May 9, 2011
From a study reported in the April 24, 2011 issue of AIDS, people co-infected with HIV and hepatitis C who stop taking their HIV meds run about a 2.5 times higher risk of liver fibrosis compared to those who don't interrupt their HIV regimens. This finding echoes similar results from other studies such as SMART in HIV mono-infected individuals, which showed that interrupting HIV treatment increases the risk of certain non-AIDS conditions.
The CTN222 study followed 541 co-infected people who had stopped HIV meds for at least two weeks. Only those who had little or no fibrosis were included and followed for an average of one year. Fibrosis was measured every six months by using blood markers, called the APRI method. Significant fibrosis was considered as an APRI score of 1.5 or more. (Ultrasounds or biopsies were not done, which are considered more accurate tests for fibrosis.)

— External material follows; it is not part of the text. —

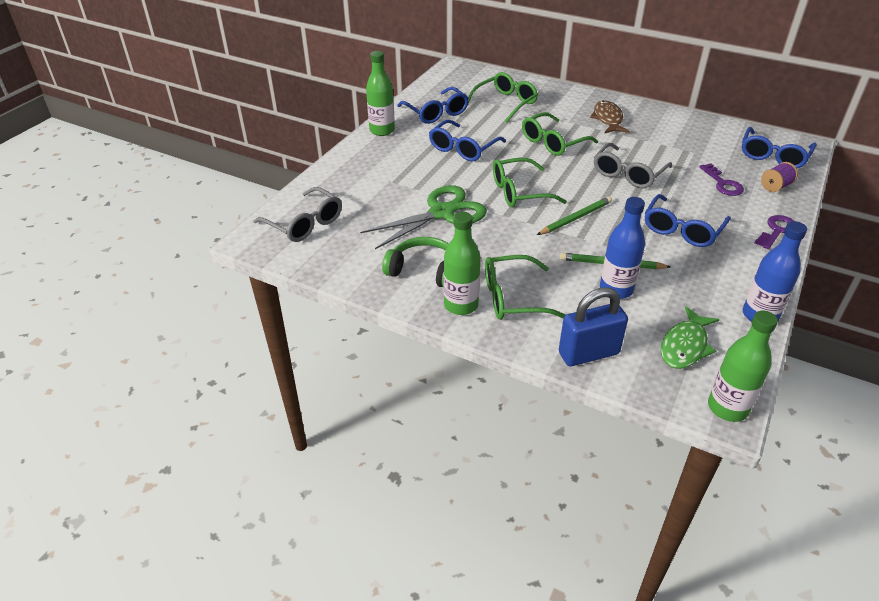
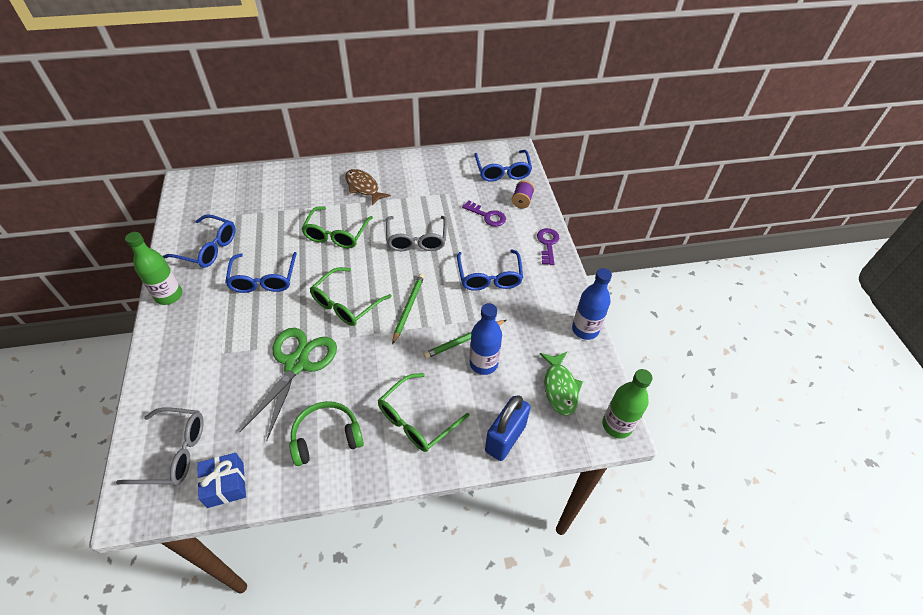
camera: 40 degrees left, 10 degrees up
(323, 260) = (226, 484): none -> blue gift
(461, 305) = (382, 454): green bottle -> none
(505, 103) = (265, 207): green glasses -> none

Over six years of study, a total of 53 people stopped their HIV meds for an average of 180 days. A partially different group of 53 people developed significant fibrosis. Although lower CD4 counts and detectable viral loads partly contributed to the higher risk of fibrosis, stopping HIV meds appears to independently increase the risk as well.

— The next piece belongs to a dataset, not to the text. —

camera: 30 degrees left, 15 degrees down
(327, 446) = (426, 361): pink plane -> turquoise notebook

These results underscore the need for careful choices of appropriate HIV regimens and follow-up of a patient's health to limit treatment interruptions. They further emphasize the need for staying on an HIV regimen during HCV treatment, which can be difficult given the dearth of information from few drug interactions studies between the full range of HIV meds and the two recently approved hepatitis C drugs, Incivek (telaprevir) and Victrelis (boceprevir).
Thorpe, J; et al. Antiretroviral treatment interruption leads to progression of liver fibrosis in HIV-hepatitis C virus co-infection. April 24, 2011 issue of AIDS.